How Much More Efficient is a Bifacial Solar Array?
When considering this question, taking full advantage of the bifacial solar panel is important. In order to achieve its max output, there are a couple of key considerations.
First, the more reflective the environment around the panels, the more energy they'll generate. A lighter-colored environment will reflect more light and boost its output performance. For example, the snow cover is great.
Second, there needs to be space for the reflected light to reach the back of the panel. This means bifacial panels don't make sense for rooftops where they'll sit almost right against the shingles. They're best utilized in large, commercial installations where they're up in the air on poles, with plenty of space for light to reflect against the back.
A 2018 study by LONGi Solar showed that bifacials can increase efficiency by 11% compared to a conventional solar panel system. The bifacial solar cell efficiency increase can be as high as 27% with a solar tracking system that tilts solar cells continuously toward the sun during its trajectory across the sky. The exact amount of extra energy will depend on the environment surrounding the solar panels themselves.
Pros & Cons of Bifacial Solar Panels
Bifacial solar panels are becoming increasingly popular, gaining attention due to both their affordability and efficiency. More homes and businesses are choosing to install bifacial over monofacial panels to reap the rewards, but do the advantages truly outweigh the disadvantages?
The Advantages of Bifacial Solar Panels
● Increased Efficiency. As bifacial modules can produce powers from both sides of the panel, there is an overall increase in energy generation.
● More Durable. As bifacial panels are frameless, and are covered both sides by tempered glass, they're often more durable. The tempered glass is weather-resistant, UV resistant and can withstand high temperatures and strong winds. As a result of their durability, bifacial solar panels are expected to have longer lifespans.
● Aesthetically Pleasing. Bifacial modules come in many designs, including frameless. Many see the complete glass frame more aesthetically pleasing compared to monofacial solar panels.
● Works Well in Diffuse Light. The extra surface area also means that bifacial panels perform better in diffuse light. Making the long-term costs lower than monofacial panels.
● Reduced PID. In the instance of a frameless bifacial panel, the solar cells are less likely to suffer from potential-induced degradation (PID). This is where electrical currents stray from their intended path and as a result corrodes the solar panels. Furthermore, bifacial panels without a metal frame don't require grounding, as there are no metal contacts on the exterior.
● Longer Warranties. Bifacial solar panels often come with a longer warranty of up to 30 years.
The Disadvantages of Bifacial Solar Panels
Bifacial solar panels do have their downsides, the largest of these downsides is cost. Bifacial solar panels themselves cost slightly more than monofacial solar panels. In addition, as bifacial solar panels are heavier, and require specialised equipment to take full advantages of the benefits, the installation costs are higher.
The larger cost difference comes from specialized solar racking for the bifacial panels.
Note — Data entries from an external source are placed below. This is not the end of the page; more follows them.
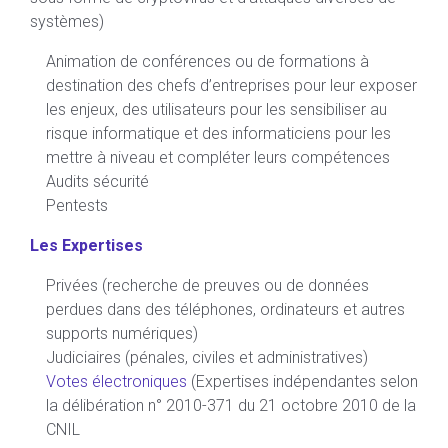
systèmes)
Animation de conférences ou de formations à
destination des chefs d’entreprises pour leur exposer
les enjeux, des utilisateurs pour les sensibiliser au
risque informatique et des informaticiens pour les
mettre à niveau et compléter leurs compétences
Audits sécurité
Pentests
Les Expertises
Privées (recherche de preuves ou de données
perdues dans des téléphones, ordinateurs et autres
supports numériques)
Judiciaires (pénales, civiles et administratives)
Votes électroniques
(Expertises indépendantes selon
la délibération n° 2010-371 du 21 octobre 2010 de la
CNIL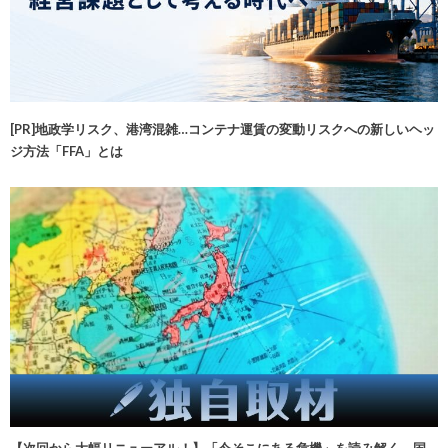
[PR]地政学リスク、港湾混雑…コンテナ運賃の変動リスクへの新しいヘッ
ジ方法「FFA」とは
【次回から大幅リニューアル！】「今そこにある危機」を読み解く 国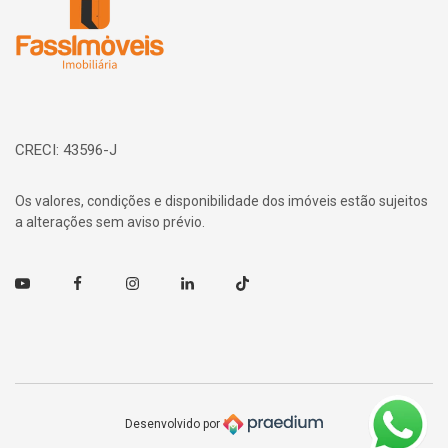
CRECI: 43596-J
Os valores, condições e disponibilidade dos imóveis estão sujeitos
a alterações sem aviso prévio.
Youtube
Facebook
Instagram
Linkedin
TikTok
Desenvolvido por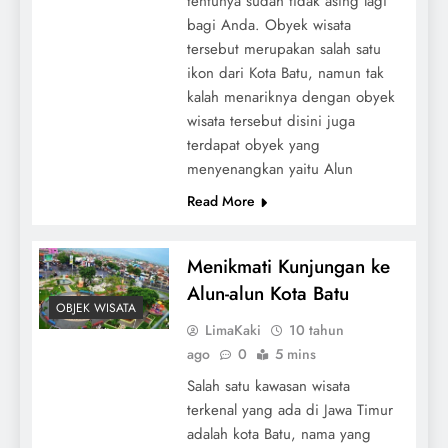
tentunya sudah tidak asing lagi
bagi Anda. Obyek wisata
tersebut merupakan salah satu
ikon dari Kota Batu, namun tak
kalah menariknya dengan obyek
wisata tersebut disini juga
terdapat obyek yang
menyenangkan yaitu Alun
Read More
Menikmati Kunjungan ke
Alun-alun Kota Batu
OBJEK WISATA
LimaKaki
10 tahun
ago
0
5 mins
Salah satu kawasan wisata
terkenal yang ada di Jawa Timur
adalah kota Batu, nama yang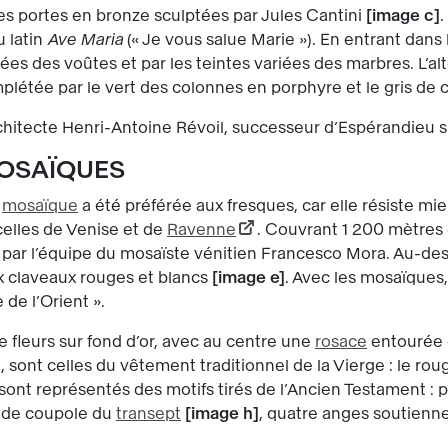
des portes en bronze sculptées par Jules Cantini
image c
.
u latin
Ave Maria
(« Je vous salue Marie »). En entrant dans 
rées des voûtes et par les teintes variées des marbres. L’
létée par le vert des colonnes en porphyre et le gris de c
rchitecte Henri-Antoine Révoil, successeur d’Espérandieu s
MOSAÏQUES
a
mosaïque
a été préférée aux fresques, car elle résiste mie
celles de Venise et de
Ravenne
. Couvrant 1 200 mètres c
r, par l’équipe du mosaïste vénitien Francesco Mora. Au-des
 claveaux rouges et blancs
image e
. Avec les mosaïques
 de l’Orient ».
fleurs sur fond d’or, avec au centre une
rosace
entourée
, sont celles du vêtement traditionnel de la Vierge : le ro
 sont représentés des motifs tirés de l’Ancien Testament :
ande coupole du
transept
image h
, quatre anges soutienn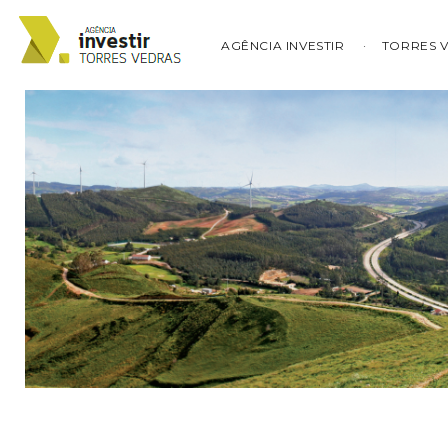
AGÊNCIA INVESTIR
TORRES 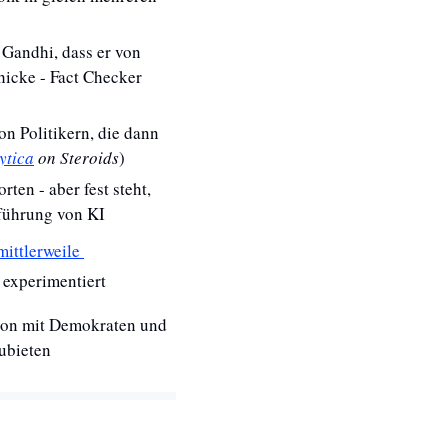
Gandhi, dass er von 
icke - Fact Checker 
n Politikern, die dann 
ytica
 on Steroids
)
en - aber fest steht, 
nführung von KI
mittlerweile 
 experimentiert
hon mit Demokraten und 
ubieten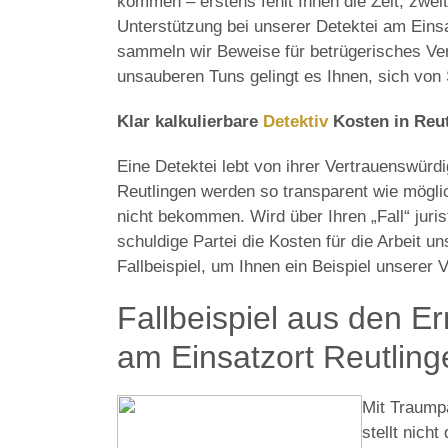
kommen – erstens fehlt Ihnen die Zeit, zwei
Unterstützung bei unserer Detektei am Eins
sammeln wir Beweise für betrügerisches Ve
unsauberen Tuns gelingt es Ihnen, sich von
Klar kalkulierbare
Detektiv
Kosten in Reu
Eine Detektei lebt von ihrer Vertrauenswürdi
Reutlingen werden so transparent wie mögl
nicht bekommen. Wird über Ihren „Fall“ juri
schuldige Partei die Kosten für die Arbeit u
Fallbeispiel, um Ihnen ein Beispiel unserer
Fallbeispiel aus den E
am Einsatzort Reutlin
Mit Traumpa
stellt nich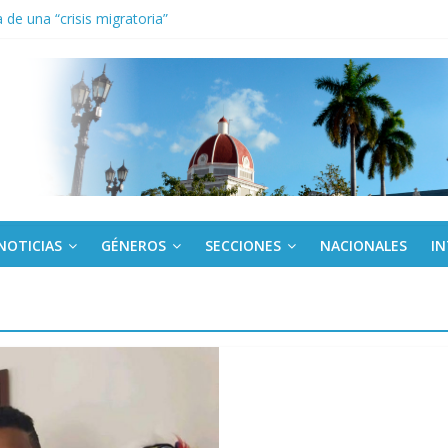
de una “crisis migratoria”
anel Empresa Eléctrica de La Habana y otras instalaciones
el Libro y el legado editorial cubano
iantes cubanos en certamen de ballet en Sudáfrica
 ICAIC, para los niños trabajamos
NOTICIAS
GÉNEROS
SECCIONES
NACIONALES
I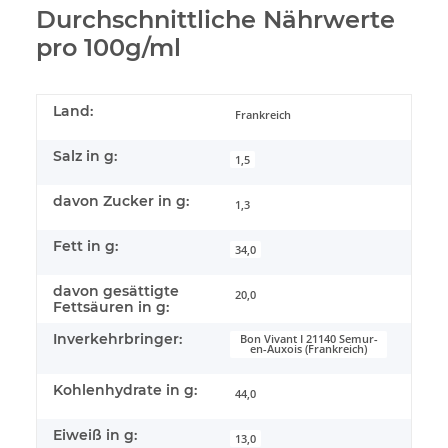
Durchschnittliche Nährwerte
pro 100g/ml
Land:
Frankreich
Salz in g:
1,5
davon Zucker in g:
1,3
Fett in g:
34,0
davon gesättigte
20,0
Fettsäuren in g:
Inverkehrbringer:
Bon Vivant I 21140 Semur-
en-Auxois (Frankreich)
Kohlenhydrate in g:
44,0
Eiweiß in g:
13,0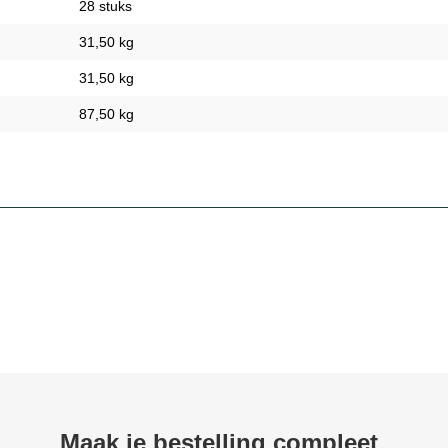
28 stuks
31,50 kg
31,50 kg
87,50 kg
Maak je bestelling compleet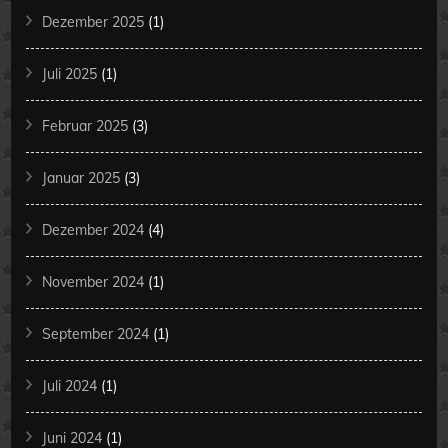
Dezember 2025
(1)
Juli 2025
(1)
Februar 2025
(3)
Januar 2025
(3)
Dezember 2024
(4)
November 2024
(1)
September 2024
(1)
Juli 2024
(1)
Juni 2024
(1)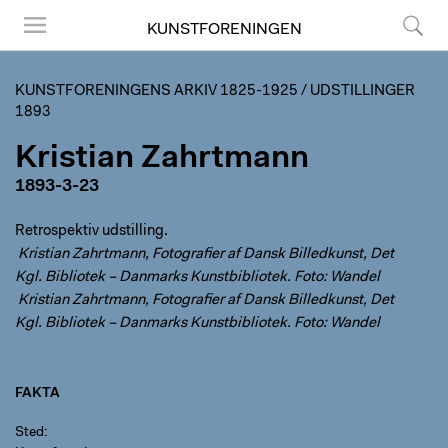
KUNSTFORENINGEN
Menu
Søg
KUNSTFORENINGENS ARKIV 1825-1925
/
UDSTILLINGER
1893
Kristian Zahrtmann
1893-3-23
Retrospektiv udstilling.
Kristian Zahrtmann, Fotografier af Dansk Billedkunst, Det
Kgl. Bibliotek – Danmarks Kunstbibliotek. Foto: Wandel
Kristian Zahrtmann, Fotografier af Dansk Billedkunst, Det
Kgl. Bibliotek – Danmarks Kunstbibliotek. Foto: Wandel
FAKTA
Sted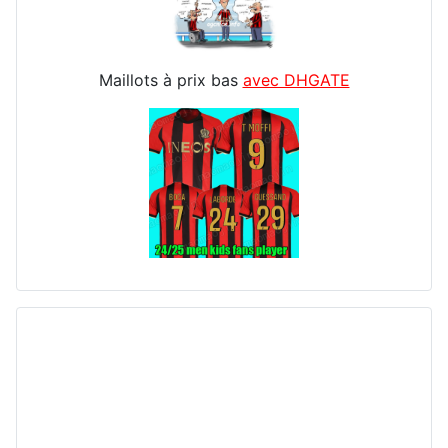
Maillots à prix bas
avec DHGATE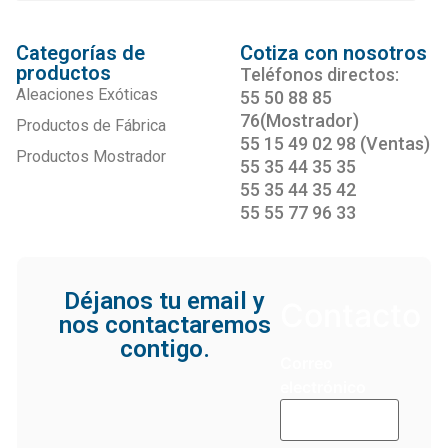
Categorías de
Cotiza con nosotros
productos
Teléfonos directos:
Aleaciones Exóticas
55 50 88 85
76(Mostrador)
Productos de Fábrica
55 15 49 02 98 (Ventas)
Productos Mostrador
55 35 44 35 35
55 35 44 35 42
55 55 77 96 33
Déjanos tu email y
Contacto
nos contactaremos
contigo.
Correo
electrónico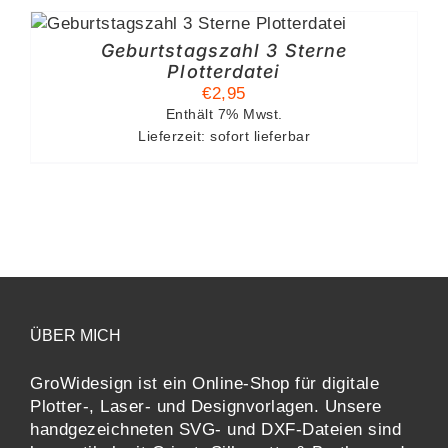
Geburtstagszahl 3 Sterne
Plotterdatei
€
2,95
Enthält 7% Mwst.
Lieferzeit: sofort lieferbar
ÜBER MICH
GroWidesign ist ein Online-Shop für digitale
Plotter-, Laser- und Designvorlagen
. Unsere
handgezeichneten SVG- und DXF-
Dateien sind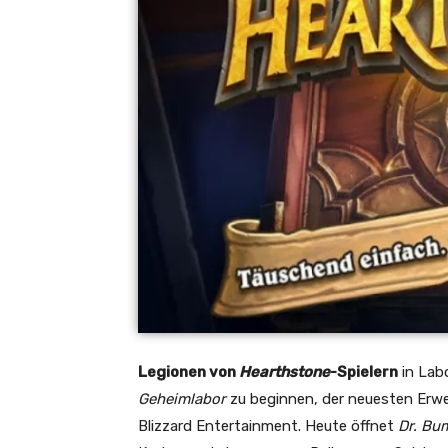
Legionen von
Hearthstone
-Spielern
in Labo
Geheimlabor
zu beginnen, der neuesten Erwei
Blizzard Entertainment. Heute öffnet
Dr. Bu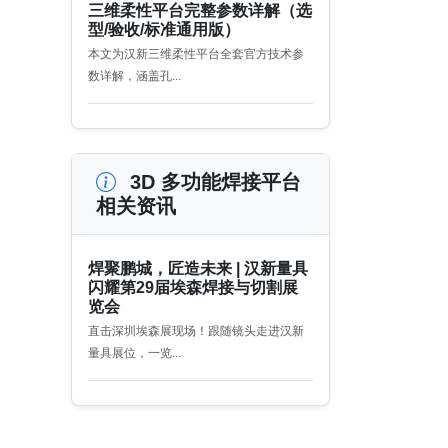
三维柔性平台完整参数详解（选
型/验收/标准通用版）
本文为汉新三维柔性平台全套官方技术参
数详解，涵盖孔...
3D 多功能焊接平台
相关资讯
焊聚鹏城，匠造未来 | 汉新量具
闪耀第29届埃森焊接与切割展
览会
直击深圳埃森展现场！跟随镜头走进汉新
量具展位，一览...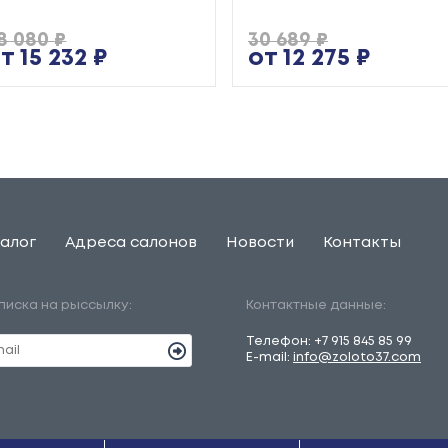
8 080 ₽
30 689 ₽
т 15 232 ₽
от 12 275 ₽
алог
Адреса салонов
Новости
Контакты
писка на рыссылку:
Контактные данные:
Телефон:
+7 915 845 85 99
E-mail:
info@zoloto37.com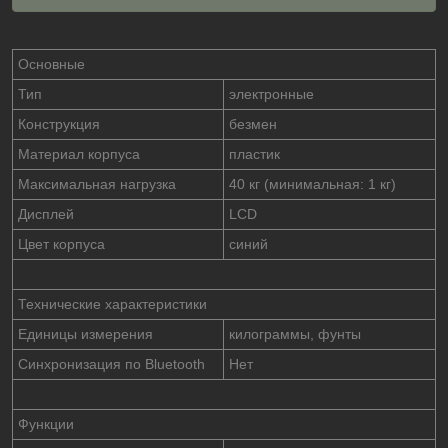
Основные
Тип
электронные
Конструкция
безмен
Материал корпуса
пластик
Максимальная нагрузка
40 кг (минимальная: 1 кг)
Дисплей
LCD
Цвет корпуса
синий
Технические характеристики
Единицы измерения
килограммы, фунты
Синхронизация по Bluetooth
Нет
Функции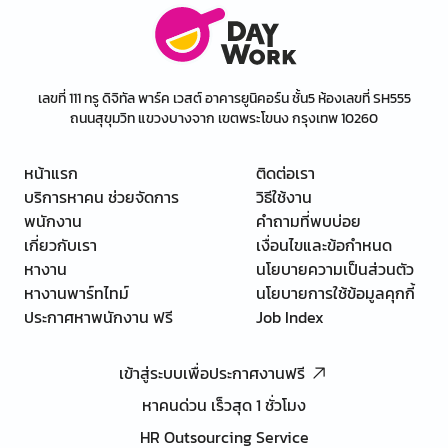
เลขที่ 111 ทรู ดิจิทัล พาร์ค เวสต์ อาคารยูนิคอร์น ชั้น5 ห้องเลขที่ SH555
ถนนสุขุมวิท แขวงบางจาก เขตพระโขนง กรุงเทพ 10260
หน้าแรก
ติดต่อเรา
บริการหาคน ช่วยจัดการ
วิธีใช้งาน
พนักงาน
คำถามที่พบบ่อย
เกี่ยวกับเรา
เงื่อนไขและข้อกำหนด
หางาน
นโยบายความเป็นส่วนตัว
หางานพาร์ทไทม์
นโยบายการใช้ข้อมูลคุกกี้
ประกาศหาพนักงาน ฟรี
Job Index
เข้าสู่ระบบเพื่อประกาศงานฟรี
หาคนด่วน เร็วสุด 1 ชั่วโมง
HR Outsourcing Service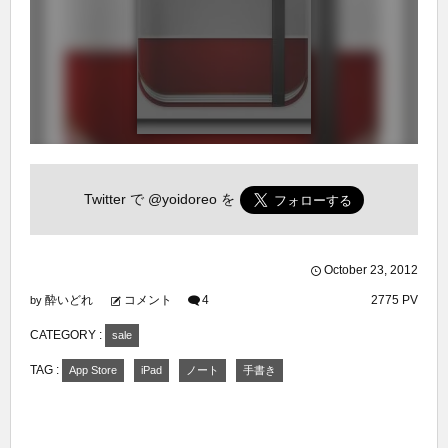
Twitter で
@yoidoreo
を
October
23
,
2012
酔いどれ
コメント
4
2775 PV
by
CATEGORY :
sale
TAG :
App Store
iPad
ノート
手書き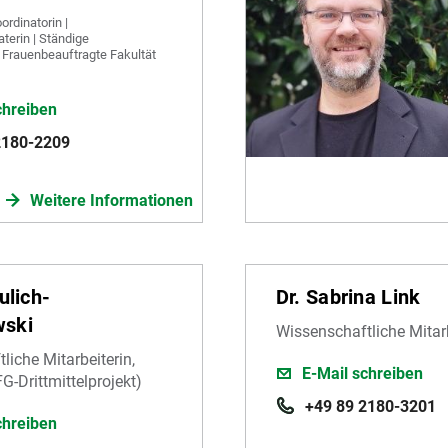
rdinatorin |
terin | Ständige
e Frauenbeauftragte Fakultät
chreiben
2180-2209
Weitere Informationen
ulich-
Dr. Sabrina Link
ski
Wissenschaftliche Mitarb
liche Mitarbeiterin,
E-Mail schreiben
G-Drittmittelprojekt)
+49 89 2180-3201
chreiben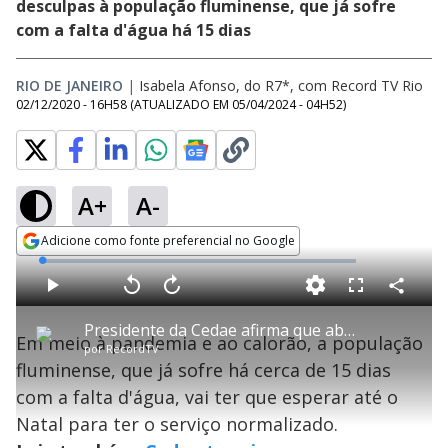
desculpas à população fluminense, que já sofre
com a falta d'água há 15 dias
RIO DE JANEIRO
|
Isabela Afonso, do R7*, com Record TV Rio
02/12/2020 - 16H58
(ATUALIZADO EM
05/04/2024 - 04H52
)
A+
A-
Adicione como fonte preferencial no Google
Opens in new window
L
o
a
d
C
P
V
A
P
F
e
o
l
o
v
u
d
m
a
l
a
l
:
Presidente da Cedae afirma que abastecimento de água deve ser normalizado até o Natal no RJ
p
y
t
n
l
1
Em meio à pandemia e ao calorão, a população
a
a
ç
s
.
por
RecordTV
r
r
a
c
2
t
1
r
l
r
7
fluminense, que já sofre há cerca de 15 dias
i
0
1
e
%
l
s
0
e
h
com a falta d'água, vai ter que esperar até o
e
s
n
a
g
e
r
u
g
Natal para ter o serviço normalizado.
n
u
d
n
o
d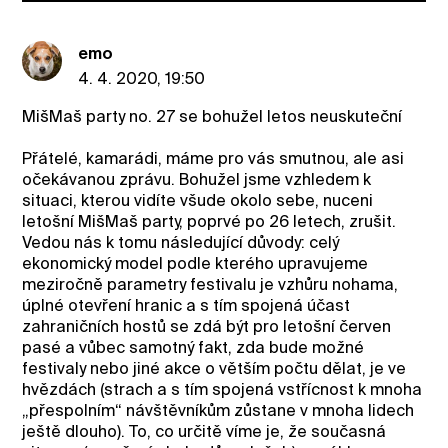
emo
4. 4. 2020, 19:50
MišMaš party no. 27 se bohužel letos neuskuteční
Přátelé, kamarádi, máme pro vás smutnou, ale asi
očekávanou zprávu. Bohužel jsme vzhledem k
situaci, kterou vidíte všude okolo sebe, nuceni
letošní MišMaš party, poprvé po 26 letech, zrušit.
Vedou nás k tomu následující důvody: celý
ekonomický model podle kterého upravujeme
meziročně parametry festivalu je vzhůru nohama,
úplné otevření hranic a s tím spojená účast
zahraničních hostů se zdá být pro letošní červen
pasé a vůbec samotný fakt, zda bude možné
festivaly nebo jiné akce o větším počtu dělat, je ve
hvězdách (strach a s tím spojená vstřícnost k mnoha
„přespolním“ návštěvníkům zůstane v mnoha lidech
ještě dlouho). To, co určitě víme je, že současná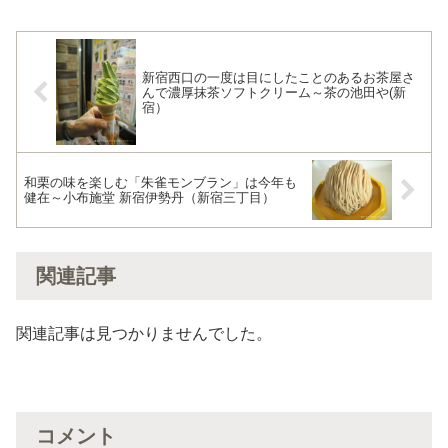
新宿西口の一度は目にしたことのあるお茶屋さ
んで濃厚抹茶ソフトクリーム～茶の池田や(新
宿）
和栗の味を楽しむ「朱雀モンブラン」は今年も
健在～小布施堂 新宿伊勢丹（新宿三丁目）
関連記事
関連記事は見つかりませんでした。
コメント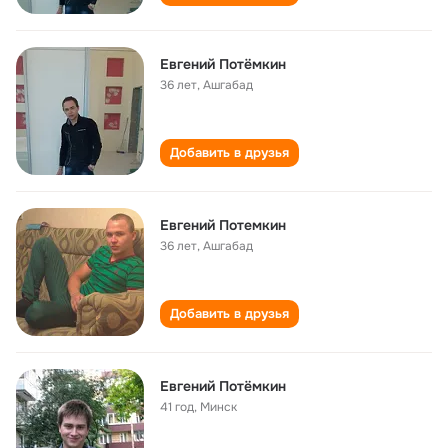
Евгений Потёмкин
36 лет
,
Ашгабад
Добавить в друзья
Евгений Потемкин
36 лет
,
Ашгабад
Добавить в друзья
Евгений Потёмкин
41 год
,
Минск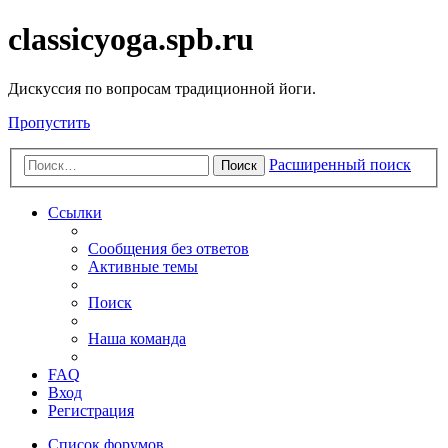
classicyoga.spb.ru
Дискуссия по вопросам традиционной йоги.
Пропустить
Расширенный поиск
Поиск
Ссылки
Сообщения без ответов
Активные темы
Поиск
Наша команда
FAQ
Вход
Регистрация
Список форумов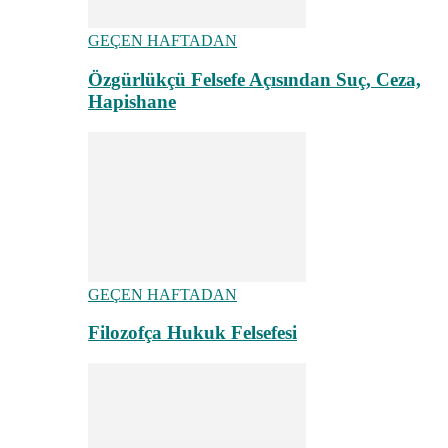
GEÇEN HAFTADAN
Özgürlükçü Felsefe Açısından Suç, Ceza,
Hapishane
GEÇEN HAFTADAN
Filozofça Hukuk Felsefesi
Because bifacial solar panels require minimal shading behind the panels, specialized racking is installed to avoid blocking light that travels through the panels. This racking is more costly and requires experienced installers to do the job right. This all adds to the cost of a bifacial solar installation.
It is recommend bifacial modules for installation sites that can benefit for bifacial gain, meaning, that residential homeowners with roof mount installations are advised to seek other solar panel solutions. Under the right conditions, bifacial modules can produce more power with less equipment, saving in both initial investment cost, and increasing your return on investment.